BEGIN Entries shown

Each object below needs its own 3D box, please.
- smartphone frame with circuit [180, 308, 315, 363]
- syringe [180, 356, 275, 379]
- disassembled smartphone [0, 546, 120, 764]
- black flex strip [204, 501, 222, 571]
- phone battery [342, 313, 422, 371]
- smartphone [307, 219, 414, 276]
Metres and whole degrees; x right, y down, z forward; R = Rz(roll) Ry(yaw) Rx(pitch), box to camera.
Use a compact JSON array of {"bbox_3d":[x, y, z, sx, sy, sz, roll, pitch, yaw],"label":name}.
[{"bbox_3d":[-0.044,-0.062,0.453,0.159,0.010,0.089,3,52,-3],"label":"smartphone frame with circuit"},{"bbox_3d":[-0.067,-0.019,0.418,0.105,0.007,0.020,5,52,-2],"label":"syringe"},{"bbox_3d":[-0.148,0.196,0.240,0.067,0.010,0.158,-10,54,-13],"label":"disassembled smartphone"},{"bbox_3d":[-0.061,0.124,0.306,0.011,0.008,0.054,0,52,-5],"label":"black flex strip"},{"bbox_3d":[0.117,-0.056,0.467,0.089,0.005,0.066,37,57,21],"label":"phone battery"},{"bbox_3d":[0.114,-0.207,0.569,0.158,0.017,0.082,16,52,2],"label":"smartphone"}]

END Entries shown
BEGIN Entries shown

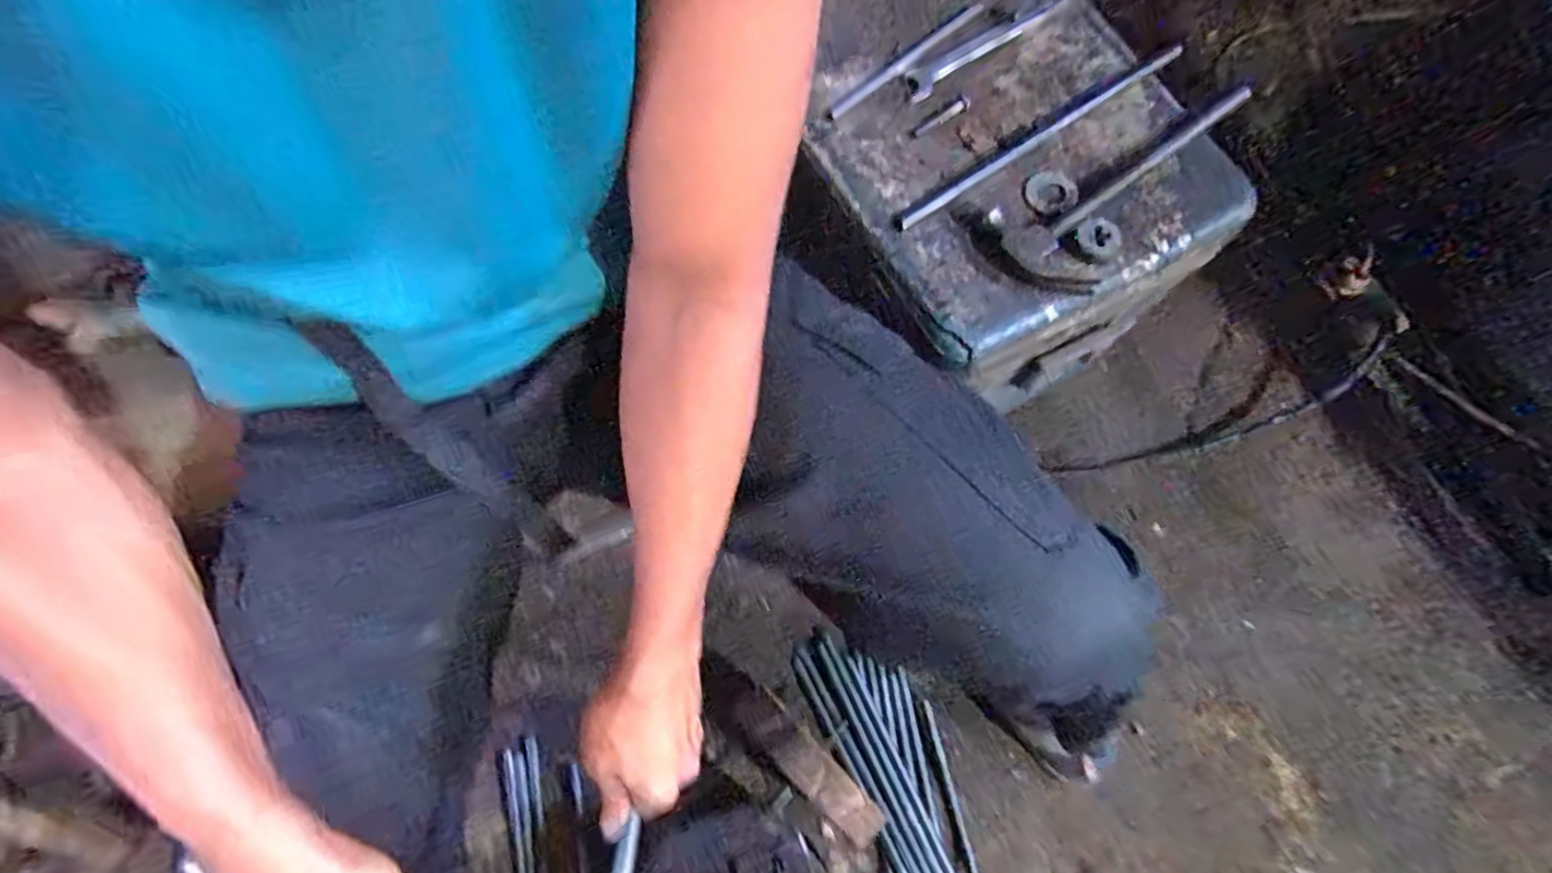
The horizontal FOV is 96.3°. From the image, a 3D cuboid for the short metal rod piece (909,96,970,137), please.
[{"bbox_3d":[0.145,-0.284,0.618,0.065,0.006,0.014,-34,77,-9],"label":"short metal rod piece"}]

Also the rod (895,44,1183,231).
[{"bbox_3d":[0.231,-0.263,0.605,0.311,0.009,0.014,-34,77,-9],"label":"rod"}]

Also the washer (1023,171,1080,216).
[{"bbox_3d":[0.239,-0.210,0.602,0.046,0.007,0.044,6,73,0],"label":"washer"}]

END Entries shown

In the entries above, one line contains "Each object below" and another contains "Metres and whole". Reproduce exactly those two lines and the lines between them, nothing else.

Each object below needs its own 3D box, please.
- smartphone frame with circuit [180, 308, 315, 363]
- syringe [180, 356, 275, 379]
- disassembled smartphone [0, 546, 120, 764]
- black flex strip [204, 501, 222, 571]
- phone battery [342, 313, 422, 371]
- smartphone [307, 219, 414, 276]
Metres and whole degrees; x right, y down, z forward; R = Rz(roll) Ry(yaw) Rx(pitch), box to camera.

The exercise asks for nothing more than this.